Basically, in order for a limited edition smartphone with some interesting screen and battery technologies and an operating system meant to power everything from your smartphone to your television set to become an actual thing people can use, Canonical needs to shatter every crowdfunding record in less than a month. No biggie.
Kickstarter claims that its service is not a store. “It’s hard to know how many people feel like they’re shopping at a store when they’re backing projects on Kickstarter,” the company’s co-founders wrote on its blog last September. “But we want to make sure that it’s no one.” They then outlined new rules meant to ensure that its users wouldn’t be duped by vaporware or companies seeking to raise funds for a product they’re incapable of making.
Because Kickstarter has become synonymous to crowdfunding to many consumers, the idea that crowdfunding platforms shouldn’t be seen as storefronts has become popular belief. But the Ubuntu Edge, Pebble, Scanadu, and even the OUYA, the second most-funded project on Kickstarter, show that treating crowdfunding platforms as stores is the best way to attract funding.
Canonical has raised over $4 million for the Ubuntu Edge since the project debuted on Monday.
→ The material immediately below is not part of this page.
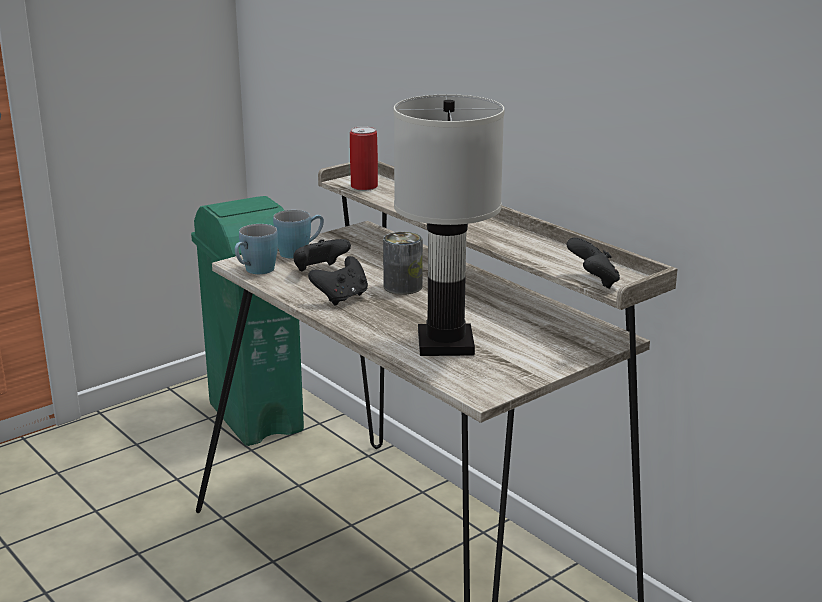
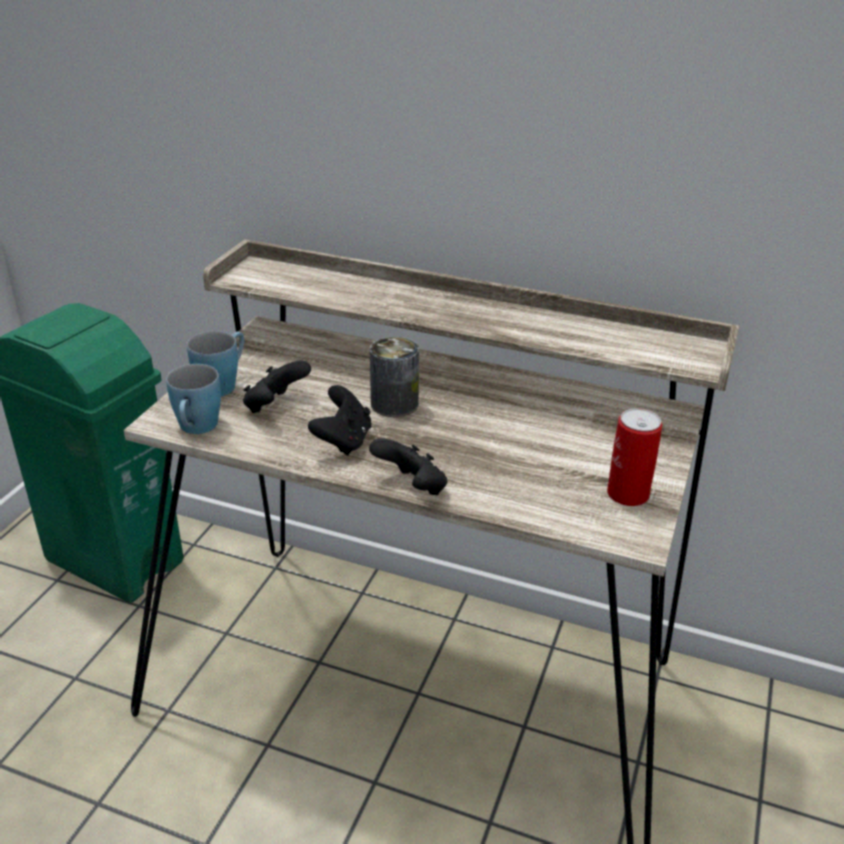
camera: 30 degrees left, 10 degrees up
(364, 186) = (271, 281): can -> can (627, 494)
(444, 343) = (524, 475): white table lamp -> none
(593, 282) = (667, 361): black game controller -> black game controller (412, 488)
The majority of those funds — over $3 million — come from people who made a “donation” large enough to ensure that they will receive a unit, assuming the project meets its funding goal. (Now, I’m no Nate Silver, but if the Ubuntu Edge continues to rake in $1 million per day for the next 29 days it should be able to reach its $32 million goal with ease.)
People who backed Pebble, Scanadu, and OUYA did the same thing. While there were some who pledged just enough to be recognized on some website (and surely some who didn’t receive any reward, or “perk,” at all) most of the funds came from people who were essentially pre-ordering a finished product. Here’s a handy-dandy graph that should help illustrate this concept:
Kickstarter might not want to be a store, but Pebble and OUYA both show that that’s exactly how many backers view the platform. Indiegogo doesn’t have the same reservations about functioning as a pre-order platform — which is good, because that’s how its users are treating the service, as shown by Scanadu and Canonical. So far as consumer technology companies that might turn to these platforms in the future and the people who back those projects are concerned, “crowdfunding” might as well be thought of as a “super-early pre-order.”